== Segment start ==
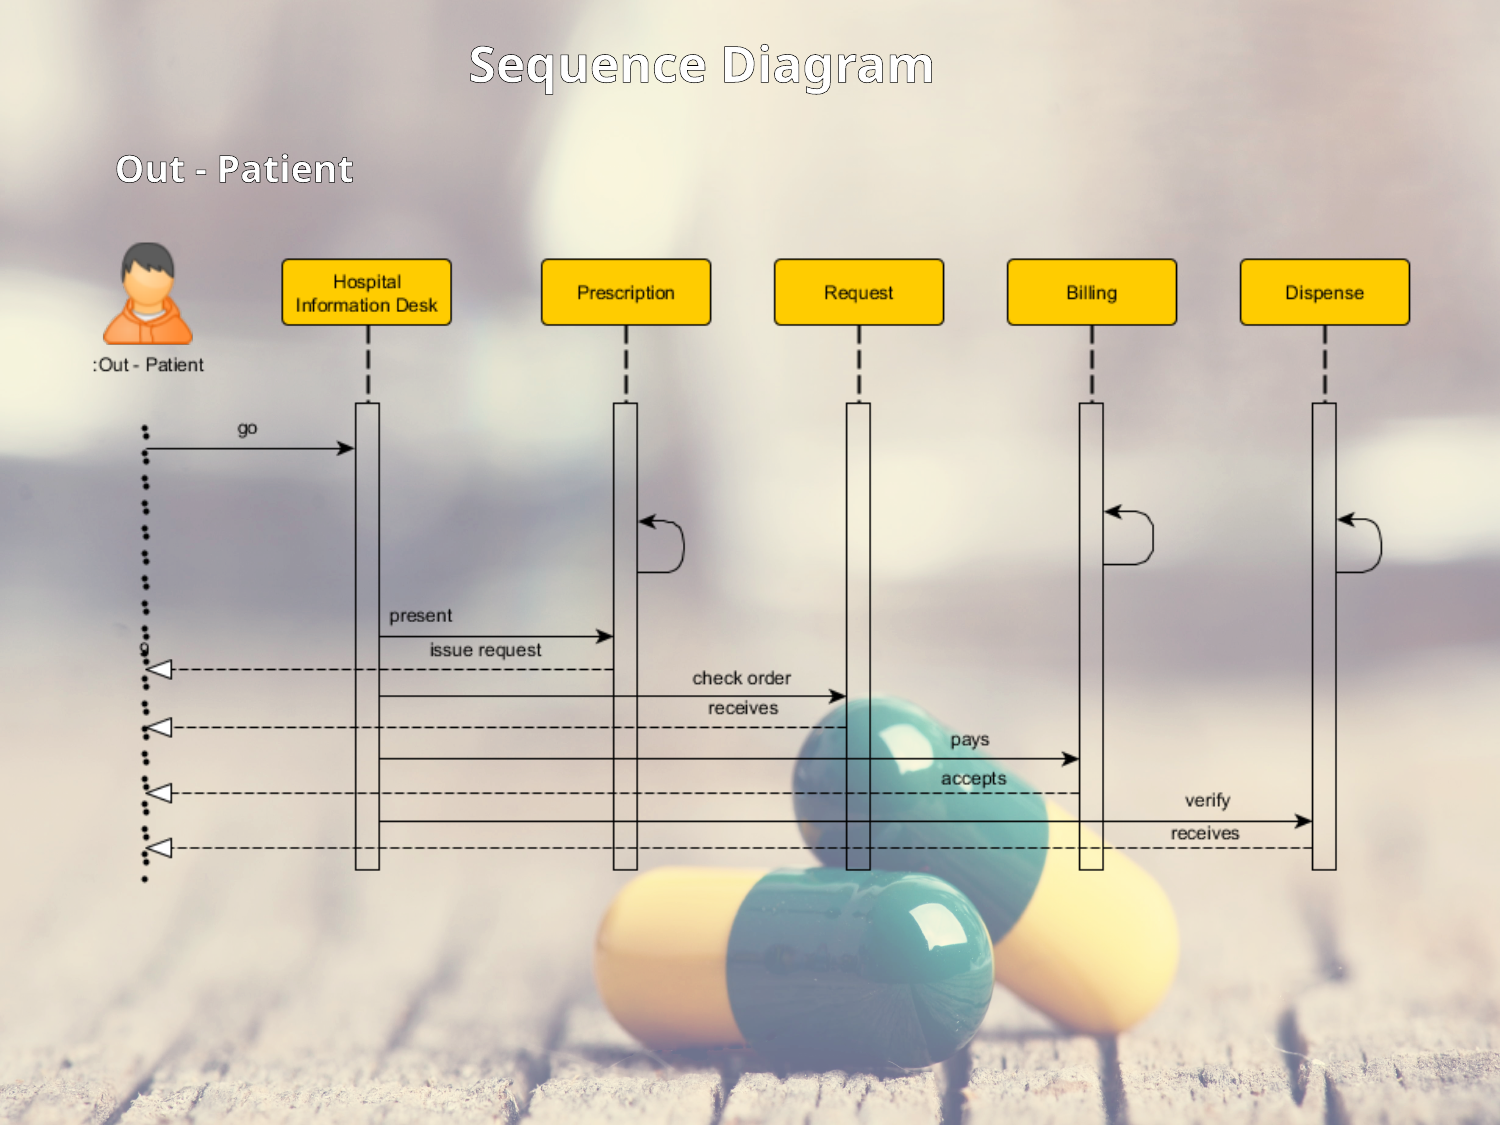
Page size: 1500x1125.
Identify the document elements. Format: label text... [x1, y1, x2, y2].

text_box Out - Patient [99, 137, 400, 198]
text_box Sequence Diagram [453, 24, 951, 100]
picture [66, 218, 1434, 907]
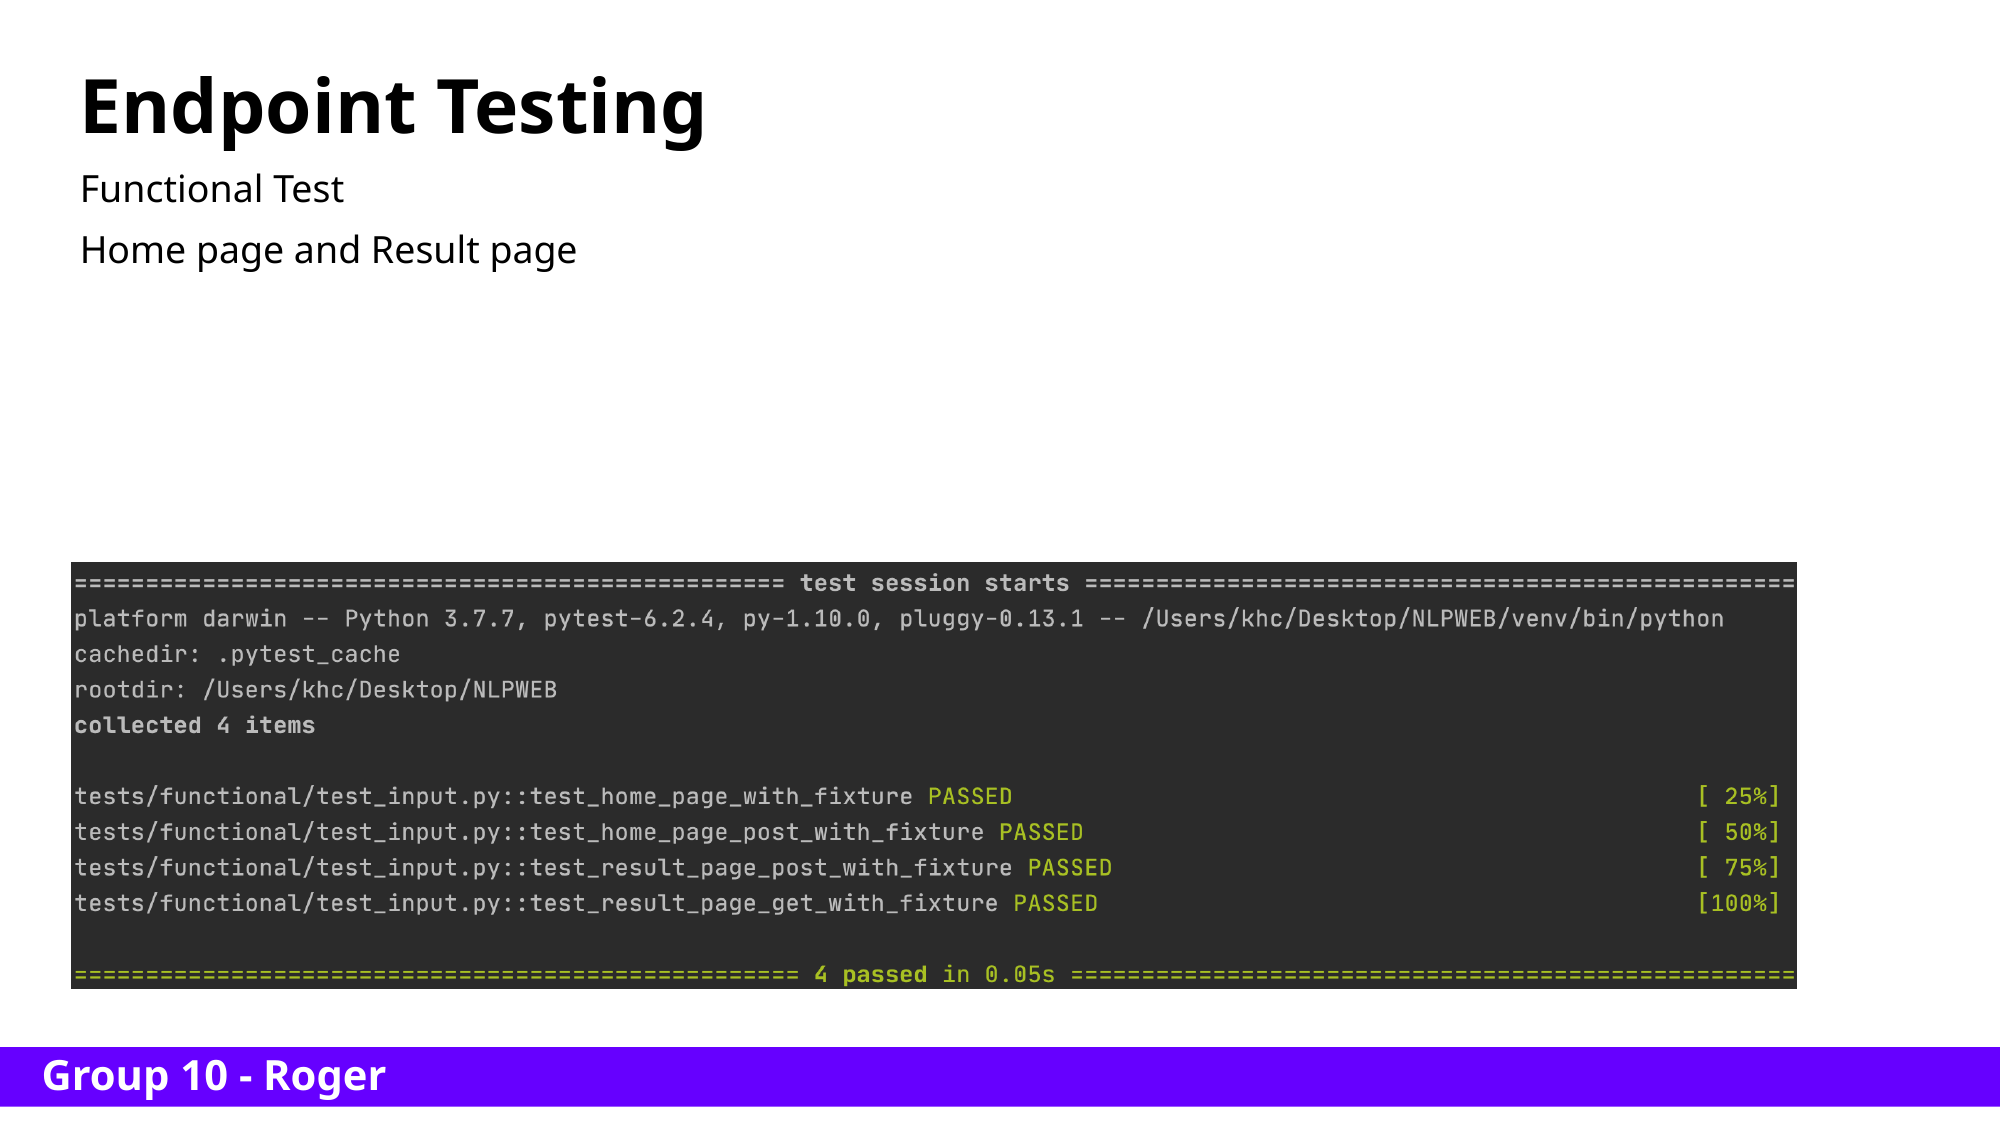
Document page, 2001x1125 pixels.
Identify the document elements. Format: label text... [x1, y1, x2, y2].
== Segment end ==
What you will do:
Your reply should restate the data above word for word and contain no pictures.

Response box:
Page size: 1500x1125.
Identify the document elements. Format: label text... [x1, y1, x2, y2].

text_box Out - Patient [99, 137, 400, 198]
text_box Sequence Diagram [453, 24, 951, 100]
picture [66, 218, 1434, 907]
Document page, 2001x1125 pixels.
Identify the document elements. Format: label text... [x1, y1, x2, y2].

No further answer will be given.